Bell’s post of course has propaganda value for the CCP. The top item at time of editing on the Eric X. Li-funded Guancha site is Bell’s rebuke of Ferguson over the flight claims.

Dizzying world we live in. Vijay Prashad, whose work I generally love, continues his attempts to totally vindicate the COVID-19 response of the Chinese government, attempts of which I remain profoundly skeptical.

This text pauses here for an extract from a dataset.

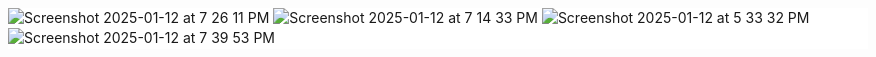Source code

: <img width="450" alt="Screenshot 2025-01-12 at 7 26 11 PM" src="https://github.com/user-attachments/assets/369826ae-0f97-424f-8fa7-b5fe4aca8383" />

<img width="400" alt="Screenshot 2025-01-12 at 7 14 33 PM" src="https://github.com/user-attachments/assets/9cb8062b-7b30-48d1-b532-6f07cd98ab70" />

<img width="700" alt="Screenshot 2025-01-12 at 5 33 32 PM" src="https://github.com/user-attachments/assets/3273583a-a3e4-4ca2-b0e3-964321190e03" />

<img width="700" alt="Screenshot 2025-01-12 at 7 39 53 PM" src="https://github.com/user-attachments/assets/ec3e047f-4337-4d0c-a70f-4ea034fbd361" />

Finally, as we look ahead to the path out of this mess, the news is mostly ambivalent at best if not downright bad. The pandemic is disrupting vaccine delivery for non-COVID-19-related “immunisation campaigns in low- and middle-income countries” and, of course, threatening to throw hundreds of millions of additional people into poverty and hunger. This editorial in The Lancet opines that an “urgent measure is widespread testing in all affected countries,” emphasizing that serological/antibody testing will provide “knowledge [that] will be crucial to inform a more accurate global infection-fatality rate that will then guide governmental decisions on the features, scale, and duration of lockdowns,” but this as-yet-unpublished study (of an admittedly small number of cases in China) suggests that many/most asymptomatic individuals will not develop antibodies sufficient to be detected. One imagines they may also not develop antibodies sufficient to provide any immunity in that case.

Summarizing much of the above, this account from a J.P. Morgan analyst is similarly pessimistic about US pandemic response strategies and the current state of treatment options globally, but is sunny about the state of the US public markets, which, to a narrow class of individuals, seems to be all that really matters.

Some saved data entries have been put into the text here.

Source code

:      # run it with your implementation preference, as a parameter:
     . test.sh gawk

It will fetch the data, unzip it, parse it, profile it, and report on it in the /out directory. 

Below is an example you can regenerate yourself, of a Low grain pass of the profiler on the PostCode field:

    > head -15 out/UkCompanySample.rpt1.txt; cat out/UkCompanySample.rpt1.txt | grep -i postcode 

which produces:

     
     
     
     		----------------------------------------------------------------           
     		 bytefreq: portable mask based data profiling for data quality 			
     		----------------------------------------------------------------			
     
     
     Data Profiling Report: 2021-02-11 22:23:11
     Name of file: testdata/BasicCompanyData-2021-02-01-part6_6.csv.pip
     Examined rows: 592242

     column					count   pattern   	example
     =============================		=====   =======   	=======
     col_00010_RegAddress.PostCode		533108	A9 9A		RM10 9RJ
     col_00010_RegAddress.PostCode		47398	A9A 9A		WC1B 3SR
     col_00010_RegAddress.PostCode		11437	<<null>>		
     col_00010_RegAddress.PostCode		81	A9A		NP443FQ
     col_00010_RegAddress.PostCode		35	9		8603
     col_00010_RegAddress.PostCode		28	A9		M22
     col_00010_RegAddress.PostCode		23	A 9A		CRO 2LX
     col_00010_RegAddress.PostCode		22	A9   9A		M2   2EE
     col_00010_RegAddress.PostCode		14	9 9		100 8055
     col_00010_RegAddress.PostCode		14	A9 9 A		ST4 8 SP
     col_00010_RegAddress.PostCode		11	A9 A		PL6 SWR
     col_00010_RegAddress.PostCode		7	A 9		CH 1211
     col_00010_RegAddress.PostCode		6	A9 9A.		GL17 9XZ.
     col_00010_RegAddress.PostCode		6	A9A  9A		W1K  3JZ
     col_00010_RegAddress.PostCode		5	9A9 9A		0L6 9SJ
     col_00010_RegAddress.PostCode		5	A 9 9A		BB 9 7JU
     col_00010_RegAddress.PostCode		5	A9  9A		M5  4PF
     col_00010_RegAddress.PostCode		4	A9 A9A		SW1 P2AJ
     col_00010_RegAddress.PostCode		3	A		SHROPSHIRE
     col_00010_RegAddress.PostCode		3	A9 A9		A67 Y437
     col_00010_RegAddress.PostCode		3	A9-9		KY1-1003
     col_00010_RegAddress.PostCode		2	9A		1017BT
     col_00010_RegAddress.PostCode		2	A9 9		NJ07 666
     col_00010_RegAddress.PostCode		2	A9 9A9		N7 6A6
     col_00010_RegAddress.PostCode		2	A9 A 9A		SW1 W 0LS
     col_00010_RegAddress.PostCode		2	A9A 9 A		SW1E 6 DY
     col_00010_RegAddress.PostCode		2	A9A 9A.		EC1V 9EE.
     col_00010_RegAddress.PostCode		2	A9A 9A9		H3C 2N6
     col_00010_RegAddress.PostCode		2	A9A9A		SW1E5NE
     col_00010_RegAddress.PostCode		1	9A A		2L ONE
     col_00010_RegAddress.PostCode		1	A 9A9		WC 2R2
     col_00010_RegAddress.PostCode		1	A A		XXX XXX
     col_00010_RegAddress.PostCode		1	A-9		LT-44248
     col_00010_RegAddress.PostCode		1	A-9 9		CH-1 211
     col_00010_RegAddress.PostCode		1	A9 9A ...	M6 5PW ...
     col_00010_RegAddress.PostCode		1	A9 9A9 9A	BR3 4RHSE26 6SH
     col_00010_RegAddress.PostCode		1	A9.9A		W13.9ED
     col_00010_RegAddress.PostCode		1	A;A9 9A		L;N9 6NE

In New York, Riker’s is in crisis, with nearly 1 out of 10 incarcerated people there already having tested positive, but, in the City at large, people are doing all sorts of good work (including on sidewalk width, to give a sense of the gulf between the circumstances of those hardest hit – in places like Riker’s – and the rest of us), and I recommend everyone take four minutes to watch this powerful video from The Intercept featuring healthcare workers at Lincoln Hospital in the Bronx.

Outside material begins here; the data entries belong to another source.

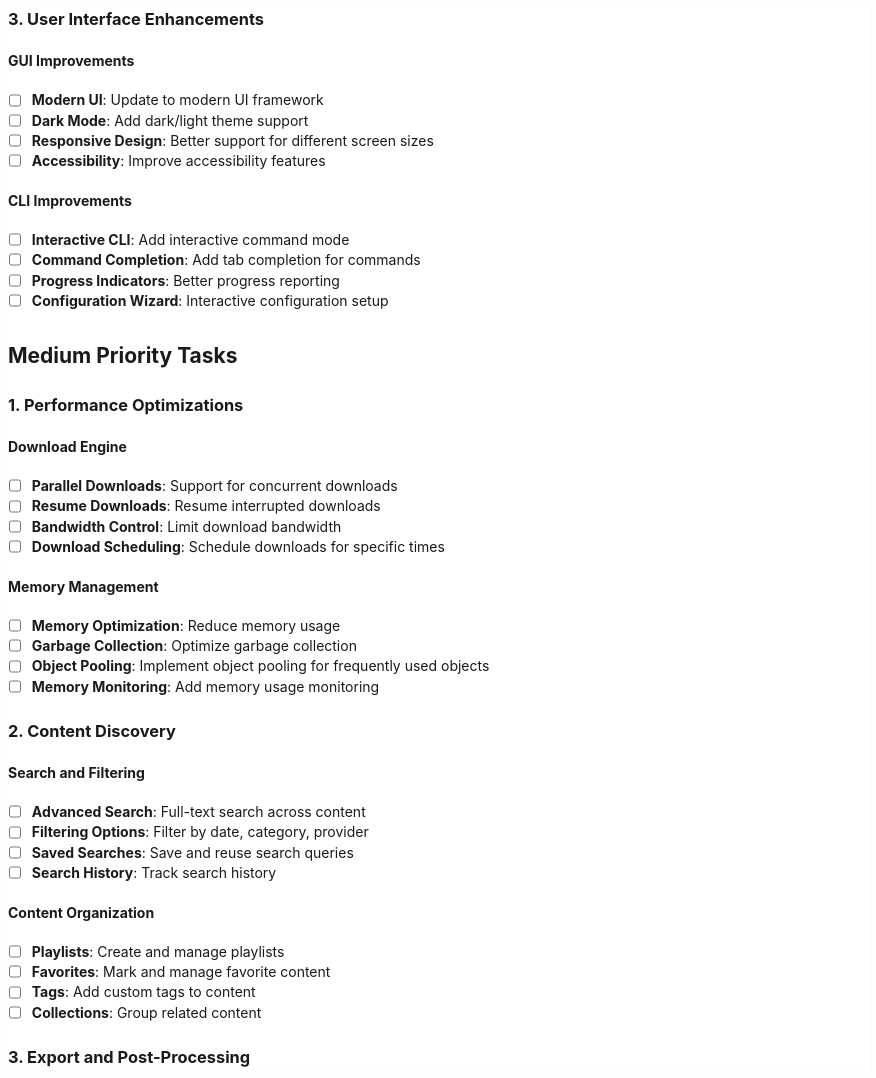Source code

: ### 3. User Interface Enhancements

#### GUI Improvements

- [ ] **Modern UI**: Update to modern UI framework
- [ ] **Dark Mode**: Add dark/light theme support
- [ ] **Responsive Design**: Better support for different screen sizes
- [ ] **Accessibility**: Improve accessibility features

#### CLI Improvements

- [ ] **Interactive CLI**: Add interactive command mode
- [ ] **Command Completion**: Add tab completion for commands
- [ ] **Progress Indicators**: Better progress reporting
- [ ] **Configuration Wizard**: Interactive configuration setup

## Medium Priority Tasks

### 1. Performance Optimizations

#### Download Engine

- [ ] **Parallel Downloads**: Support for concurrent downloads
- [ ] **Resume Downloads**: Resume interrupted downloads
- [ ] **Bandwidth Control**: Limit download bandwidth
- [ ] **Download Scheduling**: Schedule downloads for specific times

#### Memory Management

- [ ] **Memory Optimization**: Reduce memory usage
- [ ] **Garbage Collection**: Optimize garbage collection
- [ ] **Object Pooling**: Implement object pooling for frequently used objects
- [ ] **Memory Monitoring**: Add memory usage monitoring

### 2. Content Discovery

#### Search and Filtering

- [ ] **Advanced Search**: Full-text search across content
- [ ] **Filtering Options**: Filter by date, category, provider
- [ ] **Saved Searches**: Save and reuse search queries
- [ ] **Search History**: Track search history

#### Content Organization

- [ ] **Playlists**: Create and manage playlists
- [ ] **Favorites**: Mark and manage favorite content
- [ ] **Tags**: Add custom tags to content
- [ ] **Collections**: Group related content

### 3. Export and Post-Processing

What do we do? Thinking never hurts. Here’s Jeremy Scahill on “The Moral and Strategic Calculus of Voting for Joe Biden to Defeat Trump — or Not”:

Donald Trump’s presidency is not an aberration of U.S. history in substance. His rise to power and the policies he has implemented are, in many ways, the logical product of the U.S. as a failed state, politically and functionally. Trump says the quiet parts about the system out loud, but his agenda is firmly rooted in the bloody history of this republic. And his rise was made possible by the failed two-party system and the corporate dominance of electoral politics in the U.S. Also, let’s not pretend that congressional Democrats have not enabled Trump by regularly voting for his obscene military budgets and sweeping surveillance powers while simultaneously calling him the most dangerous president in history.

Assuming Biden is the Democratic candidate in November, I will, of course, vote for him, although given his age and the current state of the world, I won’t yet be surprised if Sanders, Warren, or even our own late-blooming Governor Cuomo turns out to be the actual nominee. As I’ve written elsewhere, I believe what’s currently at stake – in the 2020 US presidential election and the choices and actions we all make in the next few years – is the possibility of a future. We shouldn’t kid ourselves about Biden, but our current President and the openly fascist cabal around him most be stopped, just as the Right-wing International which he now anchors cannot be allowed to secure its grip on the planet.

Freeing Assange is part of this. Winning in 2020 is part of this. And preventing the wholesale dismantling of what remains of US democracy while we sit at home is a part of this, too.